**Try it:**
From the data below, return the exact lines starting at the line containing "60 degrees counterclockwise |" and ending at the line containing "delete | CuddlyToy", both included, and nothing else.

**The data:**
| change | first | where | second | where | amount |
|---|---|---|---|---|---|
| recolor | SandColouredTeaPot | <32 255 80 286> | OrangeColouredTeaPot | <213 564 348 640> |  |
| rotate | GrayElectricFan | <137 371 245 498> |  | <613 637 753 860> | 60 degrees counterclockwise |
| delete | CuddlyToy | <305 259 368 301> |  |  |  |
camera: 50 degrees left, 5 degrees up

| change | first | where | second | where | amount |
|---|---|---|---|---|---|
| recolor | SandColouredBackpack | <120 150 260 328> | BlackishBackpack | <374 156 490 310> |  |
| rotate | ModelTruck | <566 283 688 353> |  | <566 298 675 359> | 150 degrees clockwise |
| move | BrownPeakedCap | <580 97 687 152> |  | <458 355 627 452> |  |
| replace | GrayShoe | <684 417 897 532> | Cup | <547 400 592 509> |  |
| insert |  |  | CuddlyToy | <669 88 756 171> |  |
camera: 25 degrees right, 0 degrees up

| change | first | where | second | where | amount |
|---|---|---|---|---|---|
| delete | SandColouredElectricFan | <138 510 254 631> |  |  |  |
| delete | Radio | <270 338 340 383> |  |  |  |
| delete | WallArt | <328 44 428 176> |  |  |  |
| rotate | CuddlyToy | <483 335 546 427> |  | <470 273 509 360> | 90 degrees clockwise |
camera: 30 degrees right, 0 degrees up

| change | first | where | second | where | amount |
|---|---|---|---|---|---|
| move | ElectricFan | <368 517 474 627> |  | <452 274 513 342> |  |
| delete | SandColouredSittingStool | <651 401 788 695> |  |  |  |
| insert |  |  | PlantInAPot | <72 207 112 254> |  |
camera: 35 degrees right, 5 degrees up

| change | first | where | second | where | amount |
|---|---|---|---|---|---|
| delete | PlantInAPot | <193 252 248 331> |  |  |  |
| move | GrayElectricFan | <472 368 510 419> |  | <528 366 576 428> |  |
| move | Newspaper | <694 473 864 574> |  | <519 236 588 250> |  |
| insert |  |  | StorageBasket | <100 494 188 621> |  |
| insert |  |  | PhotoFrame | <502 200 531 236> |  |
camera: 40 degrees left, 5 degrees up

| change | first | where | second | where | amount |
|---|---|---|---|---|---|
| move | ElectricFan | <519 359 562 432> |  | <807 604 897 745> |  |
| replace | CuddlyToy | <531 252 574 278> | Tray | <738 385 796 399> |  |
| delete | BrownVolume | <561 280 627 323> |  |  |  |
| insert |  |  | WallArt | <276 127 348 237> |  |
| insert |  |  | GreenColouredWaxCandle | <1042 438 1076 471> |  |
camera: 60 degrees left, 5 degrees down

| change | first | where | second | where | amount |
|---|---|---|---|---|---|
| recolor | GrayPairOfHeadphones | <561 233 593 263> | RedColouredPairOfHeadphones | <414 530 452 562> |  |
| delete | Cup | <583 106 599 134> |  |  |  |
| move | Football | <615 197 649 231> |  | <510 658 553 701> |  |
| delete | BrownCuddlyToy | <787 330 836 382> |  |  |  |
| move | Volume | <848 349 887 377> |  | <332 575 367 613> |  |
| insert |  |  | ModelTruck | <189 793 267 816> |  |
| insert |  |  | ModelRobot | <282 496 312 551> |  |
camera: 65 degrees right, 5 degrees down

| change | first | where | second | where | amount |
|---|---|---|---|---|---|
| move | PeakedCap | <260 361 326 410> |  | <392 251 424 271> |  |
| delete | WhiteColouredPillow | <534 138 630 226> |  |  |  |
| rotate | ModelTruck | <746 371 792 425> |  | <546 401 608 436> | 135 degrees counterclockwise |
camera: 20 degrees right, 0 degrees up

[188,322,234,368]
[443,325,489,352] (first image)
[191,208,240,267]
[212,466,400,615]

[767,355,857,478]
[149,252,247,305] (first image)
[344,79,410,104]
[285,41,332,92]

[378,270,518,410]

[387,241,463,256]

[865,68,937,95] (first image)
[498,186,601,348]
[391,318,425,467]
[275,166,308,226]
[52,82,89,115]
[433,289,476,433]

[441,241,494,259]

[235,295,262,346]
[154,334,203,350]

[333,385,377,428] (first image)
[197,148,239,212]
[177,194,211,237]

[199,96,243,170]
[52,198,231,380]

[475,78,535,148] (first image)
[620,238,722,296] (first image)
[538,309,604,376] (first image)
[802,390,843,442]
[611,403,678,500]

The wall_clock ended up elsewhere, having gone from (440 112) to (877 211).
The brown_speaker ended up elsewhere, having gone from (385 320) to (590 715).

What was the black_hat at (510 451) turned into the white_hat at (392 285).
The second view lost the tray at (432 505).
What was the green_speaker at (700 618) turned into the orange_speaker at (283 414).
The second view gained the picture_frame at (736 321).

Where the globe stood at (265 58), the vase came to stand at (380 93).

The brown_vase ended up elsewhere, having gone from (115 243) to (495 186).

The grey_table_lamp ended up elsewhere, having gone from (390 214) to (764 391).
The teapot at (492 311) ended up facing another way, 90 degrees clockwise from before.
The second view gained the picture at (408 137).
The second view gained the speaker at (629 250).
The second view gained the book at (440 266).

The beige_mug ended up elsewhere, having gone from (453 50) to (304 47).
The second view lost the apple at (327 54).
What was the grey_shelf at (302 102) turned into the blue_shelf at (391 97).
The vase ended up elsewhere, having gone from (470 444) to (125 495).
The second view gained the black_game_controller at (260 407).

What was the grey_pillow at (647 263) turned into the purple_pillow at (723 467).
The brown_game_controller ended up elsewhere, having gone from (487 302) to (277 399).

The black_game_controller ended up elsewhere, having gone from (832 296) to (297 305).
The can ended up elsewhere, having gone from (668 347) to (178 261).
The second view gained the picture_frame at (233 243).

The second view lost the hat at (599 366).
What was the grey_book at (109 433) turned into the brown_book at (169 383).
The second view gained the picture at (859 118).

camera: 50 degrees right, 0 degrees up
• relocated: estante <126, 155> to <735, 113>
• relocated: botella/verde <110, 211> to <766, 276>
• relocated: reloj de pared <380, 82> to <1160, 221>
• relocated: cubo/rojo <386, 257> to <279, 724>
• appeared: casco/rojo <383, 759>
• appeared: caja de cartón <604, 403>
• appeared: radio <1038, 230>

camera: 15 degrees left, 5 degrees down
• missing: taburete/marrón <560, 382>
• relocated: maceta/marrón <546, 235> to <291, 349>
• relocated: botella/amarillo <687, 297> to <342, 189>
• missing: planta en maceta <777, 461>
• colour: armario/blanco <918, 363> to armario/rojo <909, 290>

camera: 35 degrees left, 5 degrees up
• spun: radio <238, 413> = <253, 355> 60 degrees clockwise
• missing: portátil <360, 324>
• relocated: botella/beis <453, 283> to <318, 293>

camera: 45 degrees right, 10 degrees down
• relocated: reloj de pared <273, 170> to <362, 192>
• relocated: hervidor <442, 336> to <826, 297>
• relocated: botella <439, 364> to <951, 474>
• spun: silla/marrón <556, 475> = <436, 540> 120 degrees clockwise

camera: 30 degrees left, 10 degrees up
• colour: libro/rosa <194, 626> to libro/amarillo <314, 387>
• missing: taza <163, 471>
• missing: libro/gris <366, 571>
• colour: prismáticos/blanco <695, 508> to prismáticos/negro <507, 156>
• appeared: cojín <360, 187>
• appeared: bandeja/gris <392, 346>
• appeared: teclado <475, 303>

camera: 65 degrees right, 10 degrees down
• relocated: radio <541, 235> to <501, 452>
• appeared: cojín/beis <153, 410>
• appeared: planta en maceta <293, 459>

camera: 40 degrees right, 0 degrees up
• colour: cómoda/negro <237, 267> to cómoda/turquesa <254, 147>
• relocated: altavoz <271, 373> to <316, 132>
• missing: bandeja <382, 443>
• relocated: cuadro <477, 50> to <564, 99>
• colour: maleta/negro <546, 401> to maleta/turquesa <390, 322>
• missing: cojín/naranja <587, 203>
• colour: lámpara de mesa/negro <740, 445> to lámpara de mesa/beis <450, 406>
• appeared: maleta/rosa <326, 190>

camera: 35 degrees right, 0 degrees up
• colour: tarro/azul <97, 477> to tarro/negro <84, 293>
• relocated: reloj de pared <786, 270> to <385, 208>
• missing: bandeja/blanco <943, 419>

**Task output:**
| rotate | GrayElectricFan | <137 371 245 498> |  | <613 637 753 860> | 60 degrees counterclockwise |
| delete | CuddlyToy | <305 259 368 301> |  |  |  |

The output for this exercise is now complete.